Who did you hear, me or your lying eyes?

(With apologies to Richard Pryor)
September 8, 2013

Our understanding of language may depend more heavily on vision than previously thought, University of Utah bioengineers have discovered.

Video credit: Three Gun Rose Productions

What did you hear?

“For the first time, we were able to link the auditory signal in the brain to what a person said they heard when what they actually heard was something different. We found vision is influencing the hearing part of the brain to change your perception of reality — and you can’t turn off the illusion,” says the new study’s first author, Elliot Smith, a bioengineering and neuroscience graduate student at the University of Utah.

“People think there is this tight coupling between physical phenomena in the world around us and what we experience subjectively, and that is not the case.”

The McGurk effect

The brain considers both sight and sound when processing speech. However, if the two are slightly different, visual cues dominate sound. This phenomenon is named the McGurk effect for Scottish cognitive psychologist Harry McGurk, who pioneered studies on the link between hearing and vision in speech perception in the 1970s. The McGurk effect has been observed for decades. However, its origin has been elusive.

Temporal lobe recordings to test the McGurk effect (credit: Department of Neurosurgery, University of Utah)

In the new study in the open-access journal PLOS ONE, the University of Utah team pinpointed the source of the McGurk effect by recording and analyzing brain signals in the temporal cortex, the region of the brain that typically processes sound.

The researchers recorded electrical signals from the brain surfaces of four epileptic adult volunteers who were undergoing surgery to treat their epilepsy.

These four test subjects were then asked to watch and listen to videos focused on a person’s mouth as they said the syllables “ba,” “va,” “ga” and “tha.” Depending on which of three different videos were being watched, the patients had one of three possible experiences as they watched the syllables being mouthed:

— The motion of the mouth matched the sound. For example, the video showed “ba” and the audio sound also was “ba,” so the patients saw and heard “ba.”

— The motion of the mouth obviously did not match the corresponding sound, like a badly dubbed movie. For example, the video showed “ga” but the audio was “tha,” so the patients perceived this disconnect and correctly heard “tha.”

— The motion of the mouth only was mismatched slightly with the corresponding sound. For example, the video showed “ba” but the audio was “va,” and patients heard “ba” even though the sound really was “va.” This demonstrates the McGurk effect — vision overriding hearing.

By measuring the electrical signals in the brain while each video was being watched, the researchers could pinpoint whether auditory or visual brain signals were being used to identify the syllable in each video. When the syllable being mouthed matched the sound or didn’t match at all, brain activity increased in correlation to the sound being watched.

However, when the McGurk effect video was viewed, the activity pattern changed to resemble what the person saw, not what they heard. Statistical analyses confirmed the effect in all test subjects.

“This innovation gives us a more complete picture about how everyday language perception is carried out in the brain,” Smith told KurzweilAI. “This tells us that for cortical brain machine interfaces, information from many senses could be useful, and processed in areas of the brain we didn’t know could process information from those senses.”

The researchers suggest that these findings suggest artificial hearing devices and speech-recognition software could benefit from a camera, not just a microphone. They could also help researchers sort out how language processing goes wrong when visual and auditory inputs are not integrated correctly, such as in dyslexia.

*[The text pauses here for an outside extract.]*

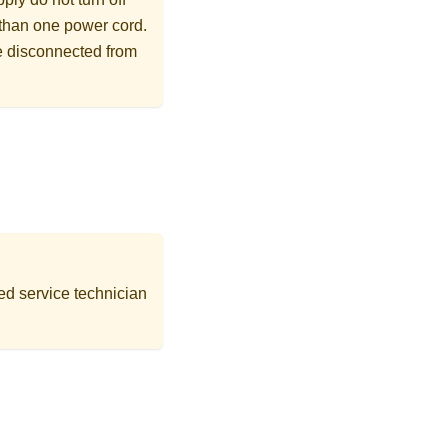
 than one power cord.
re disconnected from
ed service technician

This study also raises an interesting question: do clever manipulators (politicians, preachers, salespeople, etc.) take advantage of the McGurk effect (consciously or not)? One way to test that might be to listen to them without video, then repeat with video and see if your perception of some words changes.

The video shows fricative (f or v in this case) overriding plosive (b or p in this case) consonants. What about other types of consonants, vowels (which also have different lip configurations) and semivowels? What about other languages than English?

Equipment used for these experiments was purchased as part of a Defense Advance Research Project Agency project to control and communicate with prostheses, in particular for recording signals to control a prosthetic limb. Additional funding for the study was provided by the University of Utah Research Foundation.